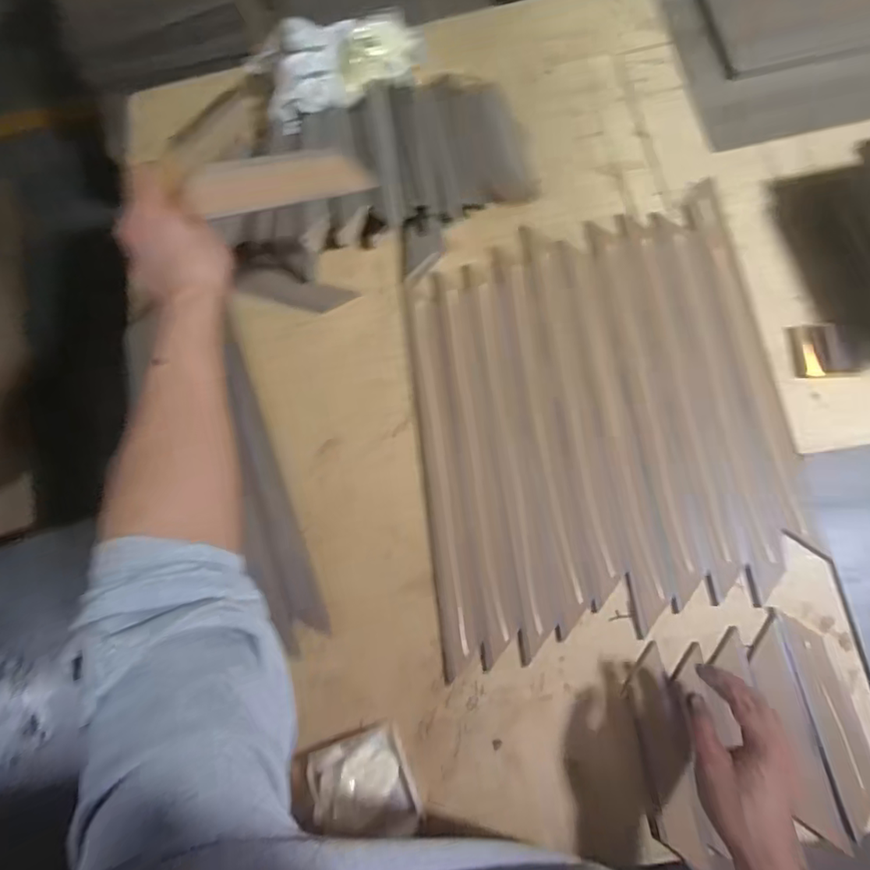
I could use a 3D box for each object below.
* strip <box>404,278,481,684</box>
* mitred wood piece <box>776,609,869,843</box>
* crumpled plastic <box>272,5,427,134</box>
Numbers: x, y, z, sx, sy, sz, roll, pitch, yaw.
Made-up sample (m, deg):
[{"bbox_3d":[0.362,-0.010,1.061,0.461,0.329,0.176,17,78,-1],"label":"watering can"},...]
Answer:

• _WHAT YOU NEED TO DO_
Apart from the pictures, set down all the entries above exactly.

• _SOLUTION TO THIS EXERCISE_
I could use a 3D box for each object below.
* strip <box>404,278,481,684</box>
* mitred wood piece <box>776,609,869,843</box>
* crumpled plastic <box>272,5,427,134</box>
Numbers: x, y, z, sx, sy, sz, roll, pitch, yaw.
Made-up sample (m, deg):
[{"bbox_3d":[0.362,-0.010,1.061,0.461,0.329,0.176,17,78,-1],"label":"watering can"},...]
Answer:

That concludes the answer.